A year ago today, the Future of Life Institute released a letter calling for a 6-month pause in the training of artificial intelligence (AI) systems more powerful than GPT-4. The signers included Elon Musk and Apple Co-founder Steve Wozniak, alongside tech critics like Tristan Harris, who all agreed that AI labs must “immediately pause for at least 6 months the training of AI systems more powerful than GPT-4.”
It opened up the possibility of pausing AI.
However, a critical aspect seems to be underrepresented in these discussions: What kind of legal framework could support a pause? The letter sparked a debate about the merits of pausing AI but the conversation has largely been bereft of legal analysis to make it a reality.
There is only one mention of the legal underpinnings and it is brief, “If such a pause cannot be enacted quickly, governments should step in and institute a moratorium.” The letter’s cursory treatment of the legal aspects undermines its potential as a serious policy response.

Discussions surrounding the AI pause idea have similarly neglected the essential legal foundations. In September, the Effective Altruism Forum held a symposium on the AI pause. While there were many insightful arguments, underscoring the ethical, societal, and safety considerations inherent in the continued advancement of AI, there was no discussion on the legal underpinnings that would implement a ban. The Forum has been one of the primary outlets for the AI safety community, along with Less Wrong, and yet, when searching both sites for the key legal cases that might interact with an AI pause, nothing comes up.
John Villasenor of the Brookings Institute has written one of the few analyses of this topic and rightfully, he has singled out the big constitutional issues that a pause might bring. As he explained it, “to the extent that a company is able to build a large dataset in a manner that avoids any copyright law or contract violations, there is a good (though untested) argument that the First Amendment confers a right to use that data to train a large AI model.”
The idea is untested because the issue has never been formally ruled on by the Supreme Court. Instead, it’s been the lower courts that have held that software is a kind of speech. All of the modern cases stem from the cryptography wars of the early to mid 1990s. Bernstein v. United States stands as the benchmark. Mathematician, cryptologist, and computer scientist Daniel Bernstein brought the cases, which contested U.S. export controls on cryptographic software. The Ninth Circuit Court recognized software code as a form of speech and stuck down the law.
Junger v. Daley also suggests that software is speech. Peter Junger, a professor specializing in computer law at Case Western Reserve University, initiated the legal challenge due to concerns over his self-created encryption programs. Junger intended to publish these programs on his website but worried about potential legal risks so he sued. Initially, a District Court judge determined that encryption software lacked the expressive content needed for First Amendment protections. On appeal, the Sixth Circuit Court was clear: “Because computer source code is an expressive means for the exchange of information and ideas about computer programming, we hold that it is protected by the First Amendment.”
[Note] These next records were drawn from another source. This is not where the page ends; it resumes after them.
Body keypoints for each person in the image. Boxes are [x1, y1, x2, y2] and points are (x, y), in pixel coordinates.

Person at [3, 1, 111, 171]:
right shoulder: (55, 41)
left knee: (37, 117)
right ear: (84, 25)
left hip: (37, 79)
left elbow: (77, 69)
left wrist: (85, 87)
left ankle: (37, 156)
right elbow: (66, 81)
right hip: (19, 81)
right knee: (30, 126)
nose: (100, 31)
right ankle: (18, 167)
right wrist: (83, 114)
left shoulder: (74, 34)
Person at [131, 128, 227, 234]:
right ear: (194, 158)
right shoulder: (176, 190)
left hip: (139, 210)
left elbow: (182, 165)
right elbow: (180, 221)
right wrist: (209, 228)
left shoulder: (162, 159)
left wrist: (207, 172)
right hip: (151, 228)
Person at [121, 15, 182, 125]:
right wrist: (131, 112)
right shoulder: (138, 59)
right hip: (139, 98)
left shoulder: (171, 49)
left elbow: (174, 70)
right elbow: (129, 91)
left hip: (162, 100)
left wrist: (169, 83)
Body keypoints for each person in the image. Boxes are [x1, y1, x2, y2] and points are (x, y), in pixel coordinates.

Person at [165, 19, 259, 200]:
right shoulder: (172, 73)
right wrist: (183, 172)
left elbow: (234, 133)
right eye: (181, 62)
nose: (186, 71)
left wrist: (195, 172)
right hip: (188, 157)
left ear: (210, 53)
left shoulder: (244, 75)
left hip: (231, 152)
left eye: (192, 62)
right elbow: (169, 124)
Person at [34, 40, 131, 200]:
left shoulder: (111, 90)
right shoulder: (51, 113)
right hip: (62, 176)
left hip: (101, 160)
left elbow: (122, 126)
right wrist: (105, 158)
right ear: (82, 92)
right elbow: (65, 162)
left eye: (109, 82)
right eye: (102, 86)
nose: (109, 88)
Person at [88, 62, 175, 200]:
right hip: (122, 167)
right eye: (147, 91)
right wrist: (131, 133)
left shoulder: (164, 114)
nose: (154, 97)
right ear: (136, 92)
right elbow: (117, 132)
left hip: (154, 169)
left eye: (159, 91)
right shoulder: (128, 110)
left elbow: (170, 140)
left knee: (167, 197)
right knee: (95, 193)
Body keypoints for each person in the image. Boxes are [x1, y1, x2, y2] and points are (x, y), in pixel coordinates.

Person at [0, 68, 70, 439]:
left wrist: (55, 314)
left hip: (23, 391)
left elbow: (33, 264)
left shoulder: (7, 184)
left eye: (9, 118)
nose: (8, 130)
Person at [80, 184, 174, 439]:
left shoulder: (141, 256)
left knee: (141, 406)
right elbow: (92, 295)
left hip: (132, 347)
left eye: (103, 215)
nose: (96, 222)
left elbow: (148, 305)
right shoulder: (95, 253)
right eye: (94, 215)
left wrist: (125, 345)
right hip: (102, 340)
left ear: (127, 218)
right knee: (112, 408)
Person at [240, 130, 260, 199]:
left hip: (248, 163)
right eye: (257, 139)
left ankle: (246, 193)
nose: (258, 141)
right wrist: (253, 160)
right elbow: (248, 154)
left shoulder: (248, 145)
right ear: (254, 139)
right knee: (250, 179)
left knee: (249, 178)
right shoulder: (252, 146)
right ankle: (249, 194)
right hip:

So there is precedent that might restrict how far a law affects “an expressive means for the exchange of information and ideas about computer programming.” Still, there are avenues that either the president or Congress could take to potentially pause AI.
The Biden administration already used the Defense Production Act (DPA) to support its 2023 Executive Order on AI. The most expansive use of that power came with the requirement in the Order “that developers of the most powerful AI systems share their safety test results and other critical information with the US government.” But there isn’t a clear provision in the DPA that would give the president authority to stop AI in a home grown system.
Indeed, there isn’t a clear provision within the emergency powers of the president that would undergird a pause on AI systems. Instead, there are a lot of limitations, especially through the Berman Amendments, that would make it hard to shut down computer programs and communication services. Congress would probably need to write new provisions into law to grant the president power.
The letter and the surrounding discussion shows the limits of the AI safety crowd. Without detailed legal frameworks or guidelines, it is not clear what a pause will actually entail, and how it will be triggered. As we envision a future with AI, let’s ensure that this future is not just technologically advanced, but also legally conversant.